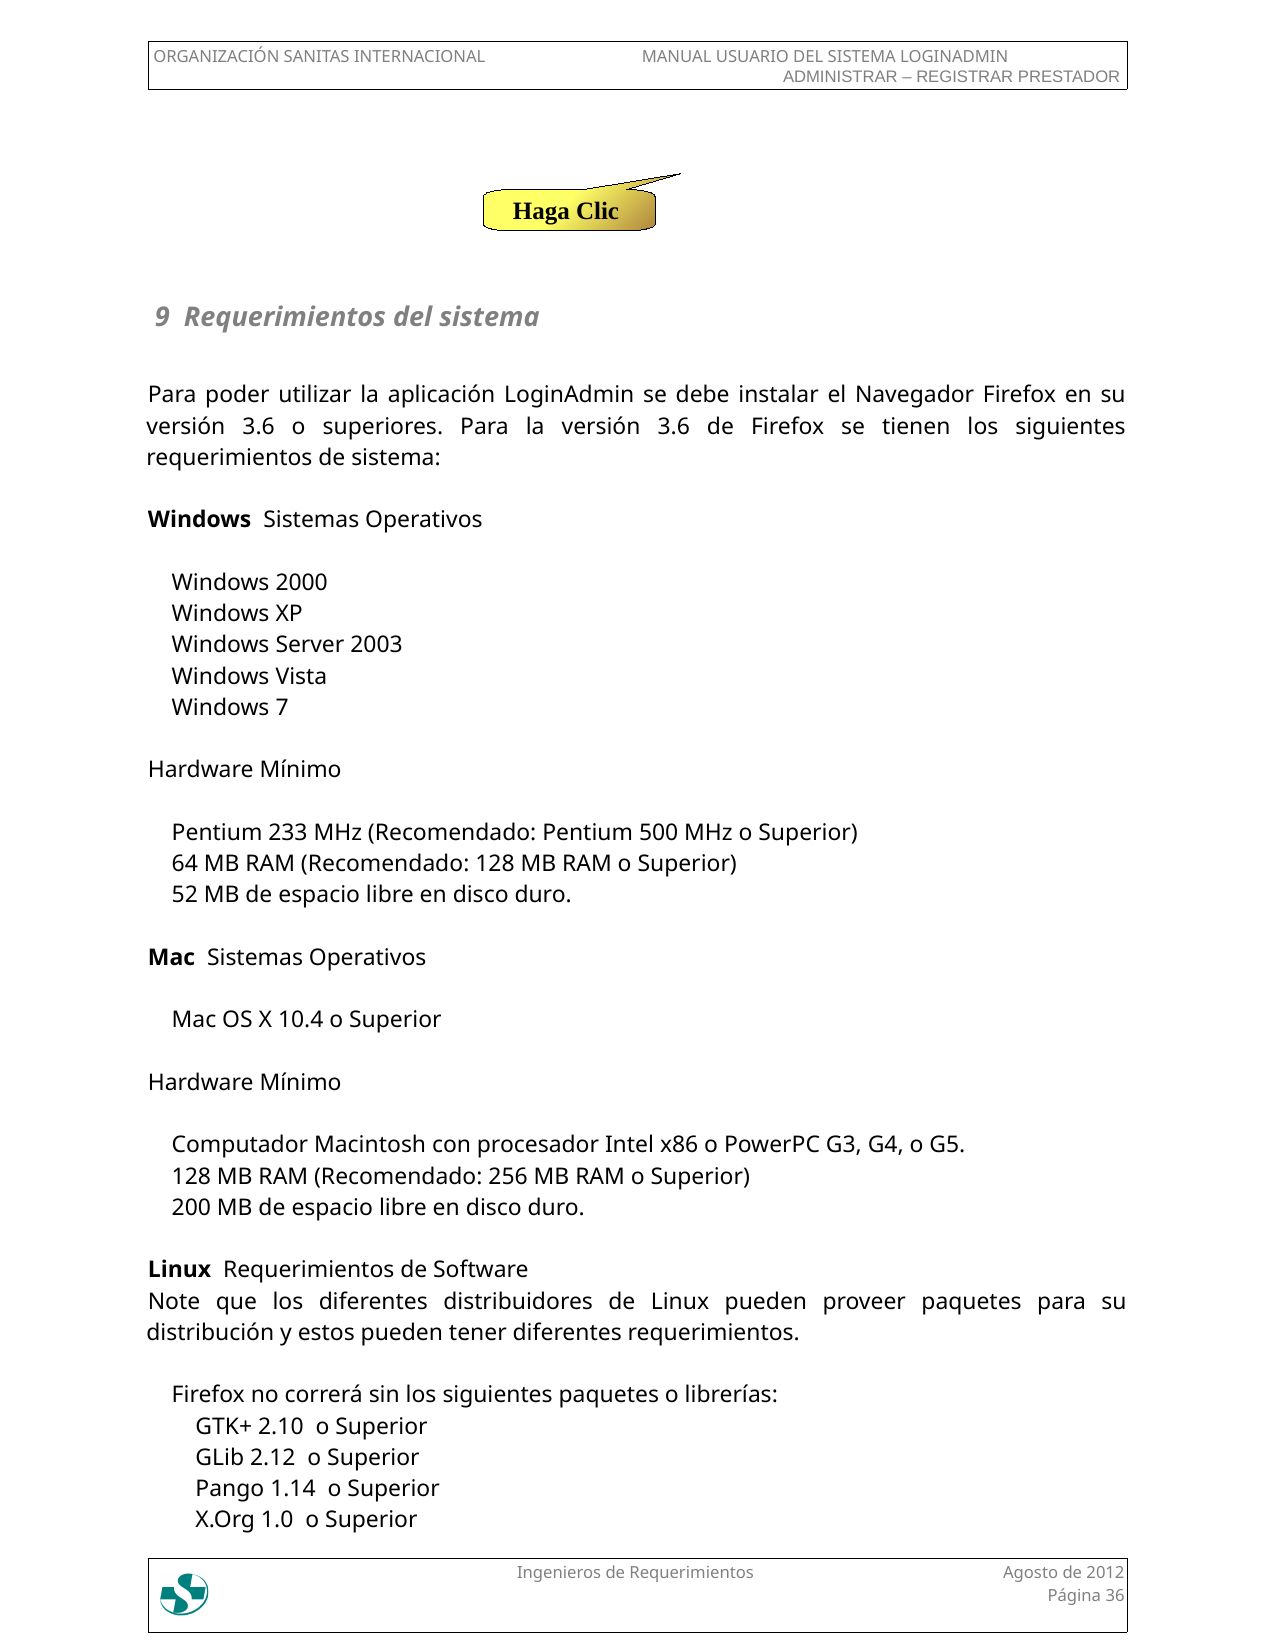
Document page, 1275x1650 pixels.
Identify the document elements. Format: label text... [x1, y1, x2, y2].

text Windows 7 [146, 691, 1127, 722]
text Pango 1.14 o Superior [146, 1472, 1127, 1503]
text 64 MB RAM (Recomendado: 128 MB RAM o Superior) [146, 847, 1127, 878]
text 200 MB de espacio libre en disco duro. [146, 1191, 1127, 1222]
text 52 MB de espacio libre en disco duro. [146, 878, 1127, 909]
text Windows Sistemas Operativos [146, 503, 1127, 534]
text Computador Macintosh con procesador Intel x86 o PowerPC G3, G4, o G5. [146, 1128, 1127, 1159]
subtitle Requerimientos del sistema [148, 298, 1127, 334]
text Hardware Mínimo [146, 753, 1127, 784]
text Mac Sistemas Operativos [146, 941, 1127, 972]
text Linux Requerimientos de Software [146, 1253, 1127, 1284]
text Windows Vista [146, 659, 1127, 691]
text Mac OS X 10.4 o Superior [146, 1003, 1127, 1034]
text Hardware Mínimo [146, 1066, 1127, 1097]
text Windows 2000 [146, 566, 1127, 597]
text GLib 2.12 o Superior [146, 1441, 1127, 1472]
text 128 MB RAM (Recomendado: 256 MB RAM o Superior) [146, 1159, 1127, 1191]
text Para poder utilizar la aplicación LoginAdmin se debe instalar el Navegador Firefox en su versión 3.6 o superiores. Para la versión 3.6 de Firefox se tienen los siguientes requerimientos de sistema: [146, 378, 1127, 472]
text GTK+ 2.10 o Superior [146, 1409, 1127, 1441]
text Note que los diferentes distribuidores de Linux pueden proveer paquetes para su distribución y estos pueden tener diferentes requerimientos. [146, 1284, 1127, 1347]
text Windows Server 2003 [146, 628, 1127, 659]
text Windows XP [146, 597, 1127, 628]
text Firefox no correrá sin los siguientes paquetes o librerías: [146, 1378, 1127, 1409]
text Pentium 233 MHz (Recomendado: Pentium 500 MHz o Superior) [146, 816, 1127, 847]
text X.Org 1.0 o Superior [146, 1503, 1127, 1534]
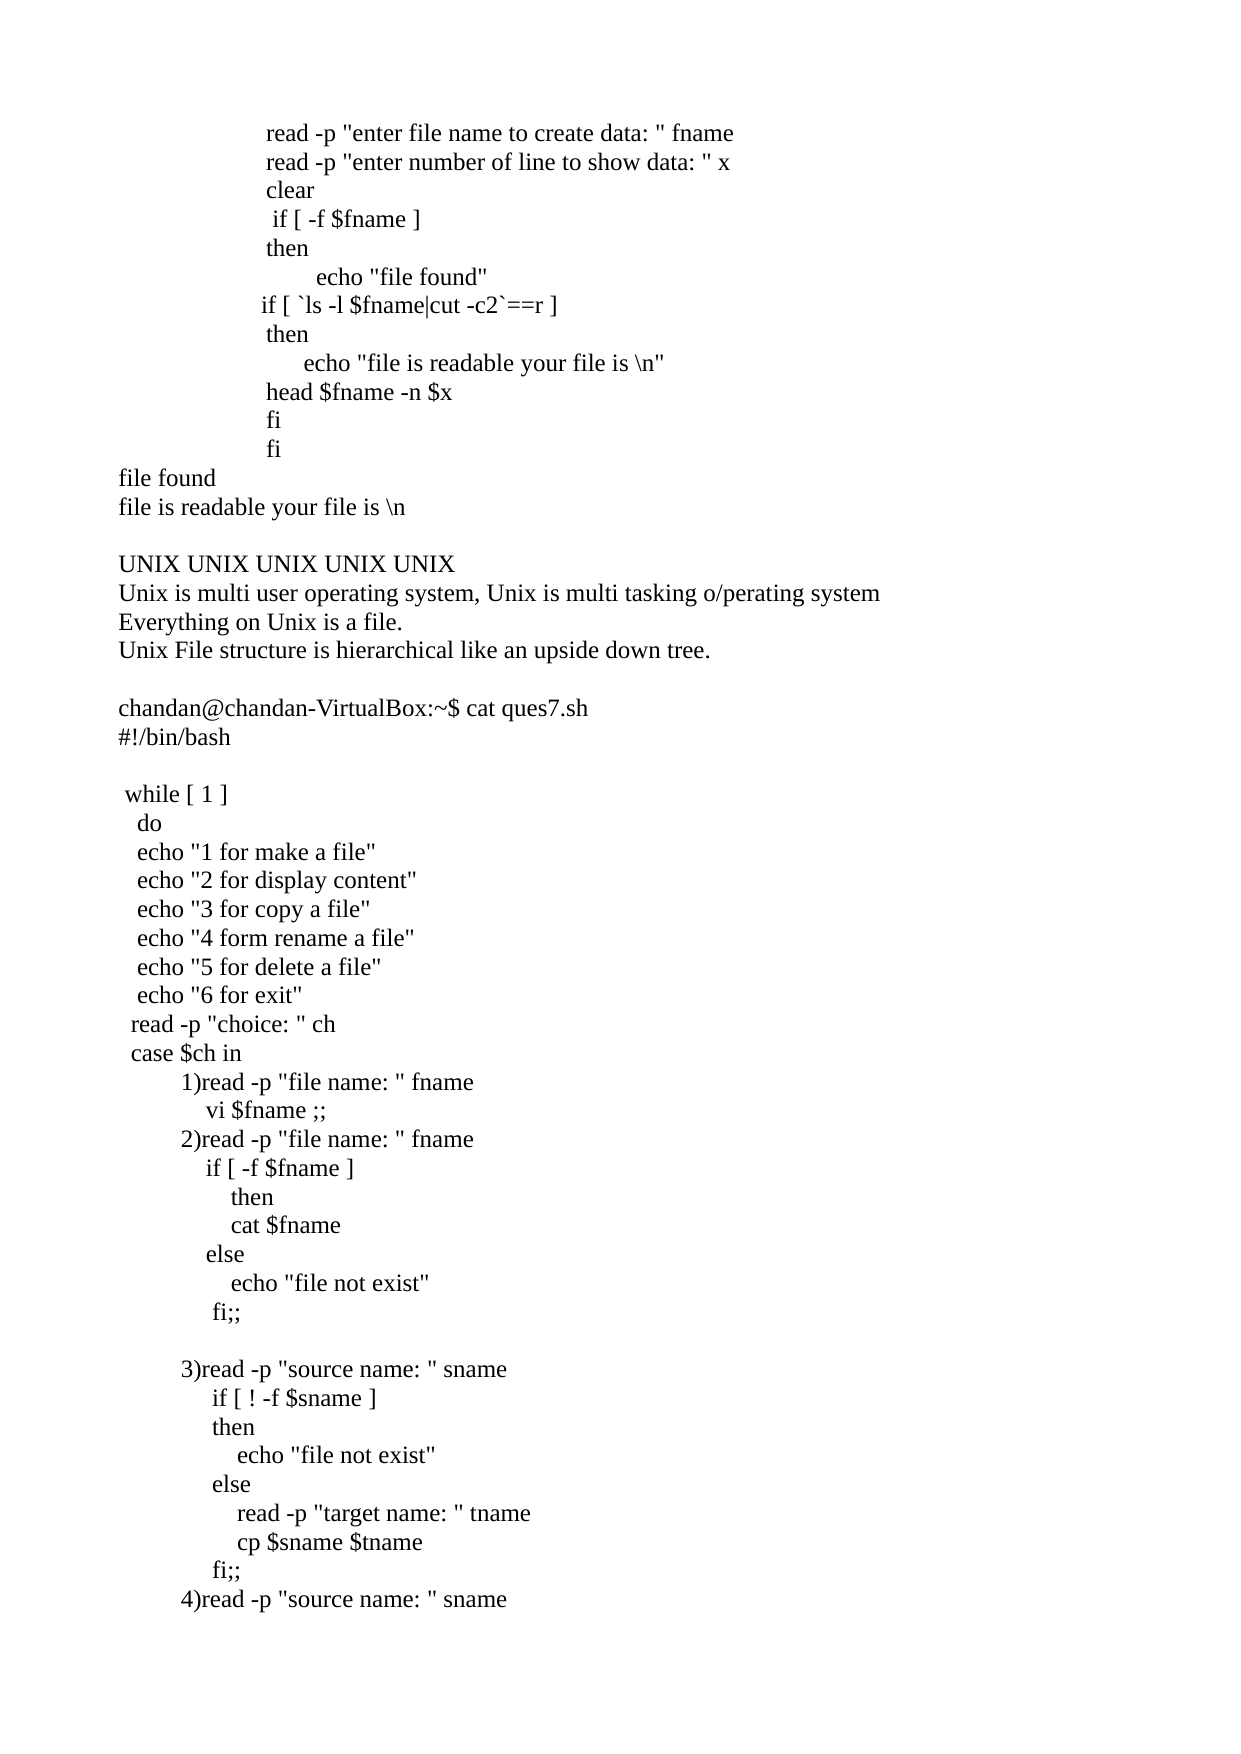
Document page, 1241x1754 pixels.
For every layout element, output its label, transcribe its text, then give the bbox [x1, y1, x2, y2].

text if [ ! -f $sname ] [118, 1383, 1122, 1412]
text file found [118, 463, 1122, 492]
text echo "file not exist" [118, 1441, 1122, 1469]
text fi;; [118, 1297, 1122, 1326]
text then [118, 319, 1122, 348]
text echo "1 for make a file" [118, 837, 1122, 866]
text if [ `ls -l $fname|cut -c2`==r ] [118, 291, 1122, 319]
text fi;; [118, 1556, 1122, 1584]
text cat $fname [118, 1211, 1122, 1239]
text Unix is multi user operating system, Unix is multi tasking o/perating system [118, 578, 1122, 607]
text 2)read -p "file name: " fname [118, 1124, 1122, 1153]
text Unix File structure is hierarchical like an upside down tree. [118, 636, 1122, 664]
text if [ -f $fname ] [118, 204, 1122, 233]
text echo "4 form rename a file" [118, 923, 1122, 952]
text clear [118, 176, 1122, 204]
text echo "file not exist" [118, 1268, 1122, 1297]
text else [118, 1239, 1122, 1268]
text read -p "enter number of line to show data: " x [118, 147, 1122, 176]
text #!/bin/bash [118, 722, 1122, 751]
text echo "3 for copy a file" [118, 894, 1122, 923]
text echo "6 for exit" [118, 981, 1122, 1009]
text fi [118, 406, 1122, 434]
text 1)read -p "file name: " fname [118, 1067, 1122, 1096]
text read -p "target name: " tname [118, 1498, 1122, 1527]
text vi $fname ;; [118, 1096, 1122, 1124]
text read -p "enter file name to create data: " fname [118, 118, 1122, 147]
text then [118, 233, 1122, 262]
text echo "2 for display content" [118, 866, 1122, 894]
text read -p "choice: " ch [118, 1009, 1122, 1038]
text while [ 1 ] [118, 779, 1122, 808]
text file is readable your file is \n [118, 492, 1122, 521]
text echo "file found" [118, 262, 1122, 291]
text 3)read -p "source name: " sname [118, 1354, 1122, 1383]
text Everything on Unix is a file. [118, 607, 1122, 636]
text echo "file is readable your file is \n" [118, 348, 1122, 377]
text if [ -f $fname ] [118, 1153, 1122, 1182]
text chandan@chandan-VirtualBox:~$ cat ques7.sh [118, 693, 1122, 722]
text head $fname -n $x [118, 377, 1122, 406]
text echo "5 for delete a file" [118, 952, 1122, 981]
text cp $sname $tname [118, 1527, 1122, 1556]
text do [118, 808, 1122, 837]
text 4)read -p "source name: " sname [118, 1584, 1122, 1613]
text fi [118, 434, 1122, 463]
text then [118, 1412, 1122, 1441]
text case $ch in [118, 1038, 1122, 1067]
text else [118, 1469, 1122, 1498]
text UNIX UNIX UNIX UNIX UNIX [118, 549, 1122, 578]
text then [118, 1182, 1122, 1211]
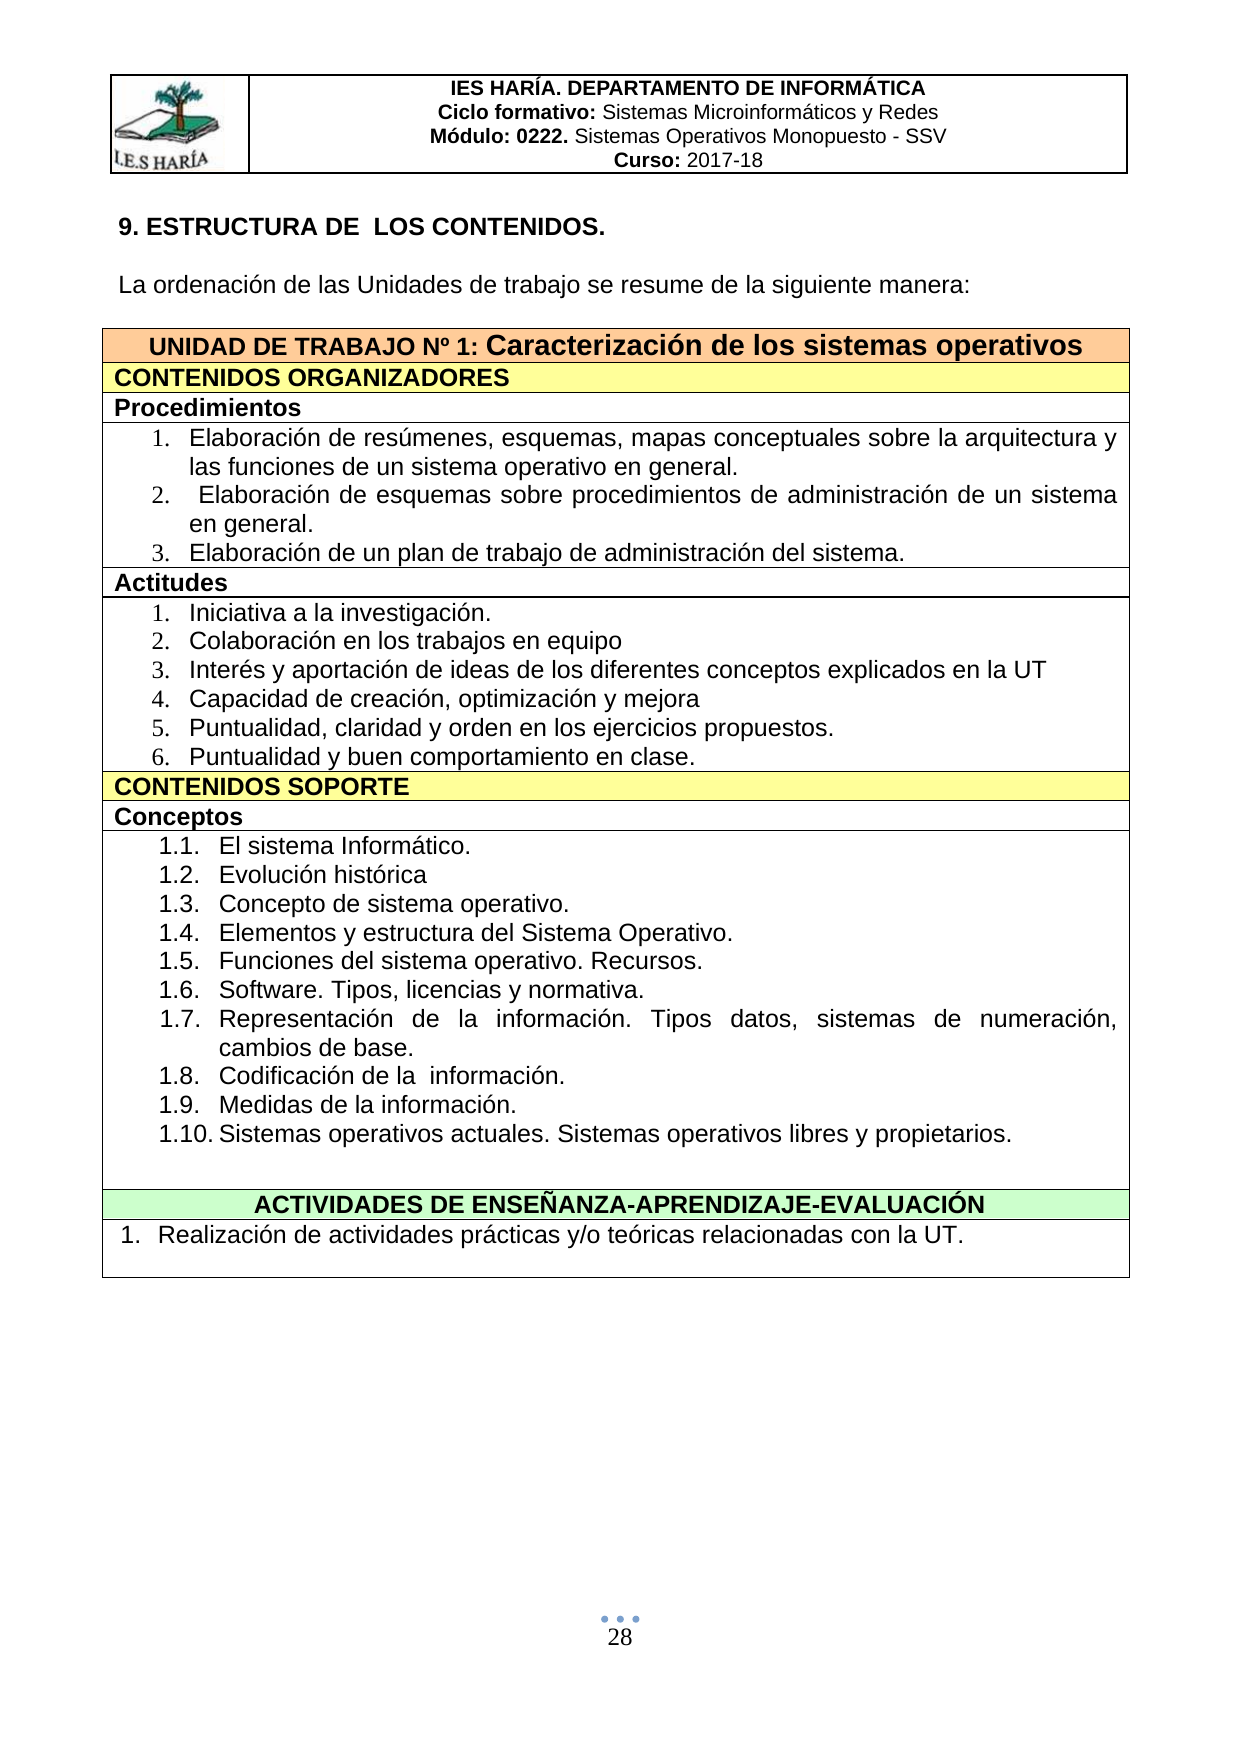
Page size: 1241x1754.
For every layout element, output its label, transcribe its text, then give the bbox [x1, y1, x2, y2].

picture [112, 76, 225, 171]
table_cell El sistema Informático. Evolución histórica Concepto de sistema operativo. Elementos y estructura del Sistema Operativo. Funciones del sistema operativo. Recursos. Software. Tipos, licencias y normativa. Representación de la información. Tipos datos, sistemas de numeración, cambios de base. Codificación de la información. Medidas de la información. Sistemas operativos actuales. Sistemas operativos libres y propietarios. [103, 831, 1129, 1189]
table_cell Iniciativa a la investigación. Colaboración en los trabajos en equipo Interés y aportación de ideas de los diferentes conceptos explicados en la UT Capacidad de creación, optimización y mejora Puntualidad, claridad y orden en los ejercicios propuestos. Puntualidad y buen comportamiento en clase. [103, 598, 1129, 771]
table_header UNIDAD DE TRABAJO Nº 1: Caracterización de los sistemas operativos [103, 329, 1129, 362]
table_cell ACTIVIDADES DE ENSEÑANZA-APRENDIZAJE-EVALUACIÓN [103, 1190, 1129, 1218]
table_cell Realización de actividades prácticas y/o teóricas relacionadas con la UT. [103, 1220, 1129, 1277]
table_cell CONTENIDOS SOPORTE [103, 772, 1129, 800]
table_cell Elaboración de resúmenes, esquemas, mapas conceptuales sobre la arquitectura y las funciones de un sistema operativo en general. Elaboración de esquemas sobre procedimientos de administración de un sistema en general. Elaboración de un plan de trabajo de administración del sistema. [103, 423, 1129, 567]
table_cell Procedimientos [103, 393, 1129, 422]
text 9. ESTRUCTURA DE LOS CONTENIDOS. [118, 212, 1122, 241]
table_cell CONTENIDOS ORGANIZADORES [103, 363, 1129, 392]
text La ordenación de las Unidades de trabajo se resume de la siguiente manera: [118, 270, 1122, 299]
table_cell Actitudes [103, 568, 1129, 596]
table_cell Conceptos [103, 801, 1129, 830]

::::

Copy out the stretch of the material from the line that contains "text Windows 7 [146, 691, 1127, 722]" through the line that contains "text Hardware Mínimo [146, 1066, 1127, 1097]", character for character.

text Windows 7 [146, 691, 1127, 722]
text Pango 1.14 o Superior [146, 1472, 1127, 1503]
text 64 MB RAM (Recomendado: 128 MB RAM o Superior) [146, 847, 1127, 878]
text 200 MB de espacio libre en disco duro. [146, 1191, 1127, 1222]
text 52 MB de espacio libre en disco duro. [146, 878, 1127, 909]
text Windows Sistemas Operativos [146, 503, 1127, 534]
text Computador Macintosh con procesador Intel x86 o PowerPC G3, G4, o G5. [146, 1128, 1127, 1159]
subtitle Requerimientos del sistema [148, 298, 1127, 334]
text Hardware Mínimo [146, 753, 1127, 784]
text Mac Sistemas Operativos [146, 941, 1127, 972]
text Linux Requerimientos de Software [146, 1253, 1127, 1284]
text Windows Vista [146, 659, 1127, 691]
text Mac OS X 10.4 o Superior [146, 1003, 1127, 1034]
text Hardware Mínimo [146, 1066, 1127, 1097]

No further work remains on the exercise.